Michigan Rieth-Riley Workers Urge National Labor Relations Board to Stop Delaying Vote to Remove Unpopular IUOE Union

On April 22, 2020, the National Right to Work Legal Defense Foundation attorneys provided free legal aid to Michigan-based workers of the Rieth-Riley Construction Company in their efforts to petition the National Labor Relations Board (NLRB) in Washington, DC. Namely, they are asking the NLRB to allow them to exercise their right to hold a vote that would kick out the International Union of Operating Engineers (IUOE) Local 324 from their place of employment.

This request came after NLRB Region in Detroit held the workers’ petition in suspension based on flimsy charges IUOE officials had made. Last July, IUOE officials organized a strike against Rieth-Riley, which has initiated several construction projects across Michigan. Nevertheless, many of its workers have asserted their right to continue working despite the union officials’ demands and are now attempting to kick out the union.

The petition comes in the aftermath of the NLRB changing its rules dealing with how the agency treats “blocking charges.”  These are motions that union officials file against employers in an attempt to stop rank-and-file employees from voting the union out.

The NLRB’s new rules do at least recognize the inherent unfairness of the prior system. Now, in most cases, it will allow employees to hold a vote despite union “blocking charges.” Previously, union officials could maintain their power by blocking workers’ votes for months or even years on end while unrelated allegations made against employers would go through litigation. The new rule is expected to go into effect in August, following two months of delays because of what the Board claims to be Wuhan virus concerns.

The employee who filed the union decertification petition, Rayalan Kent, detailed in his request for review that he and more than 30 percent of his fellow co-workers initially tried to exercise their right to vote out IUOE Local 324 in March, when they filed a petition for NLRB Region 7 to hold such a vote. At that juncture, IUOE officials and Rieth-Riley had been negotiating for over a year and had not set up a contract, even after IUOE union bosses put forward a July 2019 strike order.

Although the petition has surpassed the requisite number of employee signatures needed to activate the vote under the Board’s rules, Region 7 officials informed Kent via email that the election would be delayed “pending the investigation” of charges filed by IUOE officials against the employer. However, the Region did not supply Kent with any information concerning the charges or “why they rose to the requisite level to block the employees’ petition.” The request for review also detailed that the exercise of Kent’s and his coworkers’ rights to a vote could be delayed “apparently indefinitely” because of Wuhan virus related delays in “blocking charge” cases.

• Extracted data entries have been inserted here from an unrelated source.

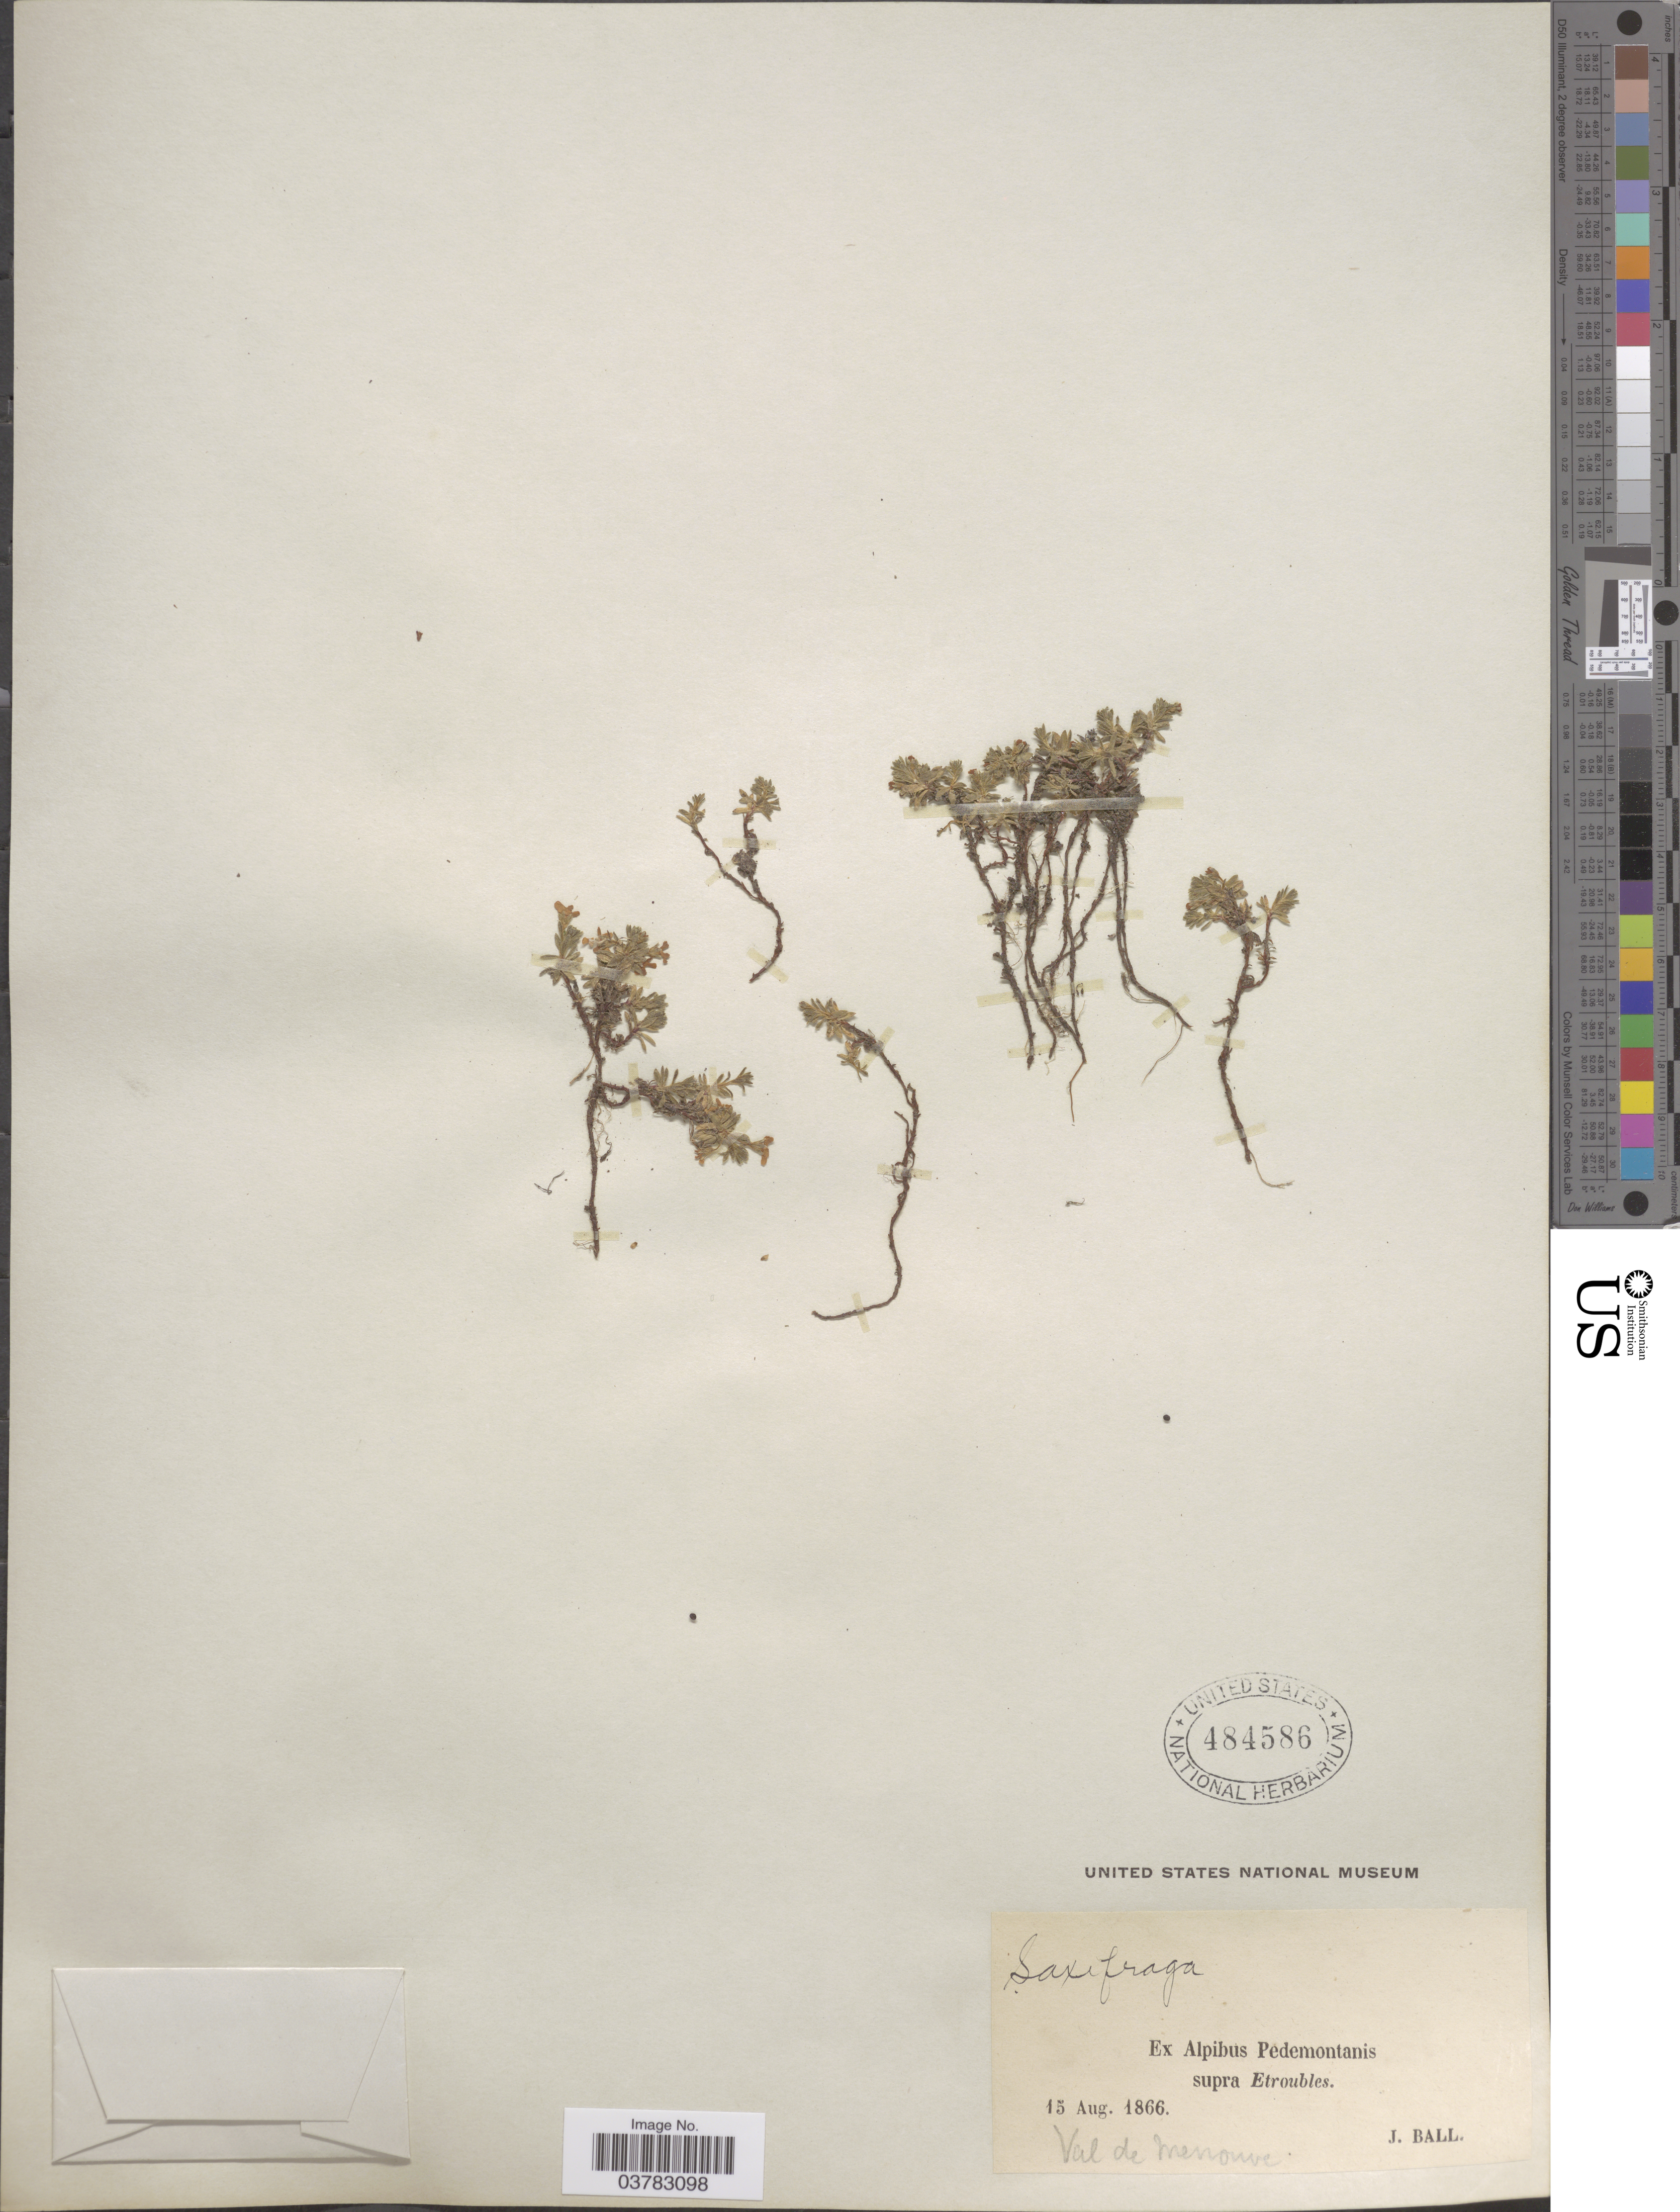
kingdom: Plantae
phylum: Tracheophyta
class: Magnoliopsida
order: Saxifragales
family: Saxifragaceae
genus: Saxifraga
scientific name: Saxifraga sp.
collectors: J. Ball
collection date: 1866-08-15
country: Italy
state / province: Piedmont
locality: Ex Alpibus Pedemontanis supra Etroubles. Val de Menouve.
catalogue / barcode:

According to the request for review, the three “blocking charges” that union bosses pressed against Rieth-Riley claim behavior that took place nearly two years ago in some cases and have no “causal connection” to the employees’ decertification petition. The Board’s delay of the election based on these flimsy charges, the request sustains, deprives Rieth-Riley employees of their right to vote out a union they reject as protected by the National Labor Relations Act (NLRA)

The request asks the NLRB to “order Region 7 to proceed to a secret-ballot election without further delay.” The request highlights that Region 7’s decision to continue roadblocking this election ignores “Petitioner and his fellow employees’ desire to liberate themselves from Local 324’s representation” and sacrifices “the employees’ free choice rights to an unpopular union’s claims.”

When it issued the new rule earlier in April, the NLRB alluded to dozens of times comments the Right to Work Foundation had submitted earlier in 2020. Those comments highlighted that the NLRB’s old rules regarding “blocking charges” served only to keep union bosses in power while prohibiting employees from asserting their right to vote out unwanted unions, were basically the product of board decisions that were friendly to forced unionization, and were not mandated by the NLRA.

Kent and his fellow employees are not the only Michigan workers putting up with election delays from NLRB Region 7. Lansing, Michigan transportation worker Sandy Harris is also requesting that the NLRB in Washington apply the new rules regarding “blocking charges” to allow a vote to kick out Amalgamated Transit Union (ATU) bosses to transpire at her workplace. Similar to Kent’s case, the vote was delayed without even as so much as a hearing to determine if the union’s charges have merit or if they have a causal connection to the employees’ request for an election.

“These cases show again how union officials, often with assistance of NLRB Region officials, have abused the NLRB’s ‘blocking charge’ policy to nullify workers’ right under federal law to vote out unwanted unions,” commented National Right to Work Foundation President Mark Mix. “The NLRB in Washington must take immediate action to protect employees’ free choice rights by not only reversing the decision to delay implementation of the new rule, but also by applying the new rule to all cases currently blocked under the old ‘blocking charge’ policy.”